▶ Exercise requirements
Find every line in the material below that contains the word "depth", matching case exactly, and copy each of those lines in full.

▶ Supplied material

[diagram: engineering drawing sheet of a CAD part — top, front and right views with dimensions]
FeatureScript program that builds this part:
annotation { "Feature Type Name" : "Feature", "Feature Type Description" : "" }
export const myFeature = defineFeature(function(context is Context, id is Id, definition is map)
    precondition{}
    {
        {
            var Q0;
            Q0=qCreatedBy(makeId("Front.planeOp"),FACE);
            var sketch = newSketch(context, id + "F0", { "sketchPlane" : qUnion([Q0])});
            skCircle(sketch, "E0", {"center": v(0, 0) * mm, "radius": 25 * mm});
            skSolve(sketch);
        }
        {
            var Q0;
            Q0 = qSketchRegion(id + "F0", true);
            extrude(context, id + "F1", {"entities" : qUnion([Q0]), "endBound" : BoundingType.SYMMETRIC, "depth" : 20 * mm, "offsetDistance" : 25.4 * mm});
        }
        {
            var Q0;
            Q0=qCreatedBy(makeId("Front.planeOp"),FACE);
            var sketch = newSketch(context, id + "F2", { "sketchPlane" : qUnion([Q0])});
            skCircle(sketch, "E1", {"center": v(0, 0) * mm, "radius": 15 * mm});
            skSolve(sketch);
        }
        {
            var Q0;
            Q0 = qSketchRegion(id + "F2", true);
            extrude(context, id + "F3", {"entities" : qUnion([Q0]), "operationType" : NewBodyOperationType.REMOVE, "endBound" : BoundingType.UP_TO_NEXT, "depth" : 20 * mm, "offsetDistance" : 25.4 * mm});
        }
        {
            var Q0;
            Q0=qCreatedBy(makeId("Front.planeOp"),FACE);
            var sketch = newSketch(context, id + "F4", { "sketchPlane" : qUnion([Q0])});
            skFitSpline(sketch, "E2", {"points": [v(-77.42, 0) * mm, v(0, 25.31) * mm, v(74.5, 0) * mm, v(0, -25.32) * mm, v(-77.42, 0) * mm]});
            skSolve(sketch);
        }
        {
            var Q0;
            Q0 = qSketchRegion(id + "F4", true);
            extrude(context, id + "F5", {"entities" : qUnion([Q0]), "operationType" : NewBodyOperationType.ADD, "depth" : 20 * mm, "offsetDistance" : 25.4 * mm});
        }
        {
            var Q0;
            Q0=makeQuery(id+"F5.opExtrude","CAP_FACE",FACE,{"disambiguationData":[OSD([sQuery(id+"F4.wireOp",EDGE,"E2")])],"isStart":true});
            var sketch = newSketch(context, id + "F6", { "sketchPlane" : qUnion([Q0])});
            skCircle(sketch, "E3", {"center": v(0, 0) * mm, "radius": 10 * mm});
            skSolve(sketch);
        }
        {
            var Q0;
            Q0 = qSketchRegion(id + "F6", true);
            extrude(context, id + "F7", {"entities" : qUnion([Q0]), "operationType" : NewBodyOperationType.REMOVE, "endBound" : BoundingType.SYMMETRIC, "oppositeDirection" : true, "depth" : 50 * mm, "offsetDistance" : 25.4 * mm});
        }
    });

▶ Finished task
            extrude(context, id + "F1", {"entities" : qUnion([Q0]), "endBound" : BoundingType.SYMMETRIC, "depth" : 20 * mm, "offsetDistance" : 25.4 * mm});
            extrude(context, id + "F3", {"entities" : qUnion([Q0]), "operationType" : NewBodyOperationType.REMOVE, "endBound" : BoundingType.UP_TO_NEXT, "depth" : 20 * mm, "offsetDistance" : 25.4 * mm});
            extrude(context, id + "F5", {"entities" : qUnion([Q0]), "operationType" : NewBodyOperationType.ADD, "depth" : 20 * mm, "offsetDistance" : 25.4 * mm});
            extrude(context, id + "F7", {"entities" : qUnion([Q0]), "operationType" : NewBodyOperationType.REMOVE, "endBound" : BoundingType.SYMMETRIC, "oppositeDirection" : true, "depth" : 50 * mm, "offsetDistance" : 25.4 * mm});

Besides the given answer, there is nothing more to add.